Welcome to Newsplex Asia

newsplex

The 2013 Fellows were the first AJF participants to make use of the brand new Newsplex Asia facility. The centre is designed for innovative training for newsrooms of the future. It is a tie-up between Nanyang Technological University and the global industry group WAN-Ifra. This is one of four WAN-Ifra Newsplex facilities and the only one in Asia. AJF will conduct workshops at Newsplex, as part of the varied Fellowship programme. We speak to Lau Joon-Nie, the faculty member spearheading the Newsplex project, about its role in journalism training. Lau, formerly a news editor, broadcast journalist and interactive producer with Singapore’s Channel NewsAsia station, is now a lecturer at the School.

Q: What is Newsplex all about?

LJN: The Newsplex brings the various media platforms together in one convenient, collaborative space. Through carefully-considered planning and physical layout, it enables and empowers journalists, editors, designers and developers to create and communicate in the most efficient ways possible in order to deliver content speedily and seamlessly.

Q: What would you say to sceptics who argue that journalism is ultimately about traditional skills, not about technology?

LJN: The story sits at the heart of the Newsplex philosophy. To get that story, you need traditional skills – those never grow old – but to get that story out to and noticed by the consumer, you need technology. Audiences now want their news and information in the fastest, most convenient way possible and that is easy to read and understand. These days, this often means in a digital format. If we ignore the technology, we risk ignoring our audience’s needs and losing them altogether. They have many alternatives. What the Newsplex seeks to do is find ways to best tell the story and get it out using the variety of media platforms and formats now available to us.

Q: What kind of skills could newspaper journalists pick up through Newsplex training?

LJN: The training at the Newsplex focuses on areas where skills are in short supply newsrooms. These could range from creating exciting infographics that combine interactivity and movement/video, designing content for mobile and tablet interfaces, to using social media to engage audiences, who do not just want to consume news but also contribute and participate in the process. Newspapers are becoming multimedia houses. They want to take their own traditional expertise in layout and photography to the next level and they now want to go into video in a big way and give broadcasters a run for their money.

Q: What about journalists working in television or radio news? How could Newsplex training help?
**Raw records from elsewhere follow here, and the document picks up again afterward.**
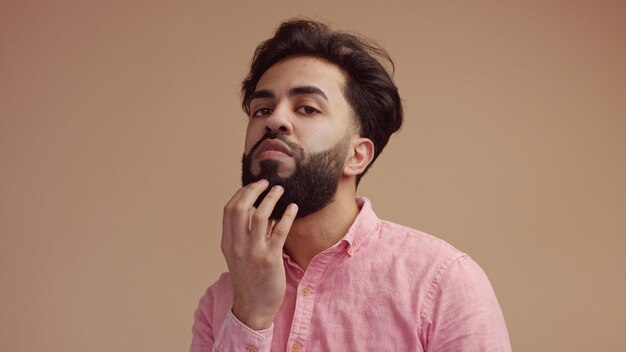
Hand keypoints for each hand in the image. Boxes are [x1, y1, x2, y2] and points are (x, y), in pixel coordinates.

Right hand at [220, 179, 298, 329]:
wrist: (254, 306)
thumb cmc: (250, 278)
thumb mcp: (240, 255)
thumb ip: (247, 234)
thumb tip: (262, 210)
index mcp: (227, 243)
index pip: (230, 210)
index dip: (241, 193)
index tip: (253, 185)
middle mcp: (237, 245)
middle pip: (241, 208)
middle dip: (253, 190)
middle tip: (266, 182)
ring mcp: (253, 252)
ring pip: (259, 215)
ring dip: (270, 198)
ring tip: (280, 190)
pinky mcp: (271, 259)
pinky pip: (279, 231)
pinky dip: (287, 216)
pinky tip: (293, 208)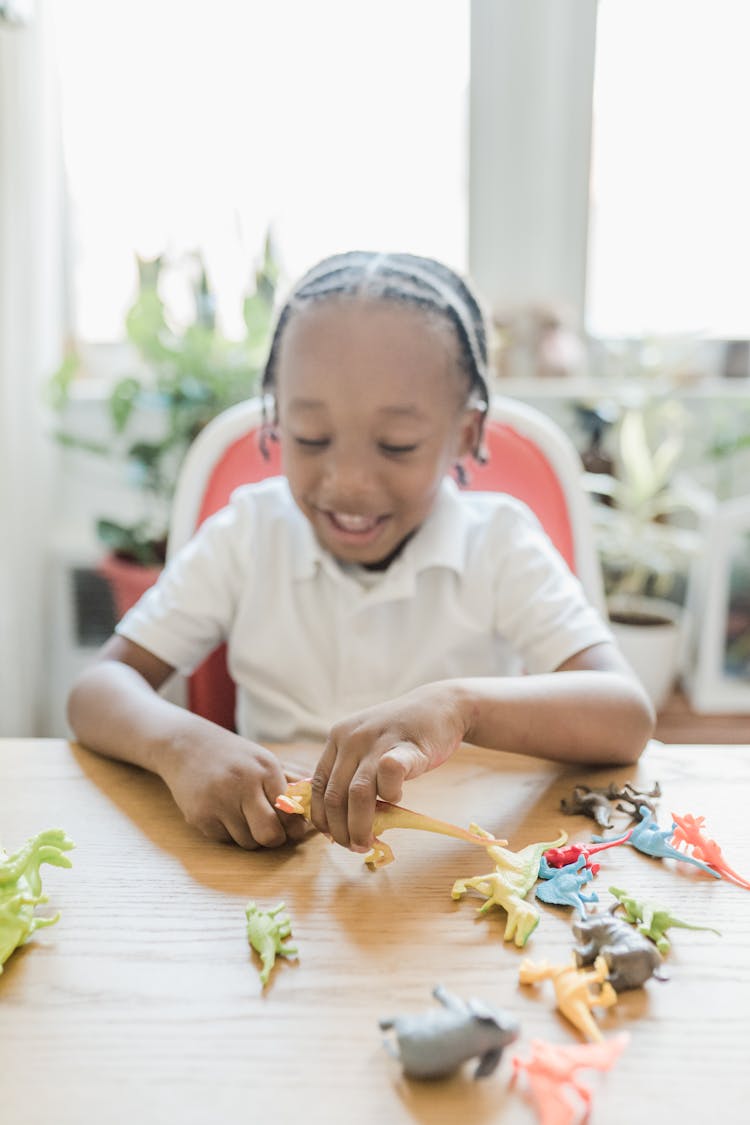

LJN: Traditional media like radio and television are uni-directional, but the Internet now offers that much sought-after back channel for audiences to participate in real-time. There is still much for broadcasters to learn in improving the overall user experience and their engagement with their audiences using interactive platforms. They can capitalise on their inherent qualities of being very personal and intimate forms of media and build audience loyalty in an age of fickle and divided attention spans. In a multi-screen environment where audiences are often watching more than one screen concurrently, broadcasters face the challenge of keeping the viewer tuned in and deciding what content to extend to which screens – TV, online, mobile or tablet. In a Newsplex environment, participants often hail from a variety of media organisations, share their own experiences and learn from successful case studies.

Q: The news industry’s operating environment is transforming rapidly – technologies and markets seem to be changing constantly. How will you ensure that a facility like Newsplex remains relevant and adaptable?

LJN: Beyond being an exciting and creative physical space, the Newsplex is also about managing change and evolving mindsets. Technologies will come and go and can be replaced. Mindsets and attitudes need to adapt to the fast-moving marketplace. The open layout of the Newsplex encourages greater collaboration and interaction between news professionals, who increasingly find themselves working in multi-disciplinary teams while being responsive to what audiences want. The Newsplex will always be at the forefront of this change – offering methods to manage this transformation and ways to devise or optimise workflows and ecosystems. At the same time, it serves as a media lab to develop new forms and techniques of storytelling, bringing together conventional and sometimes unconventional partners to the table.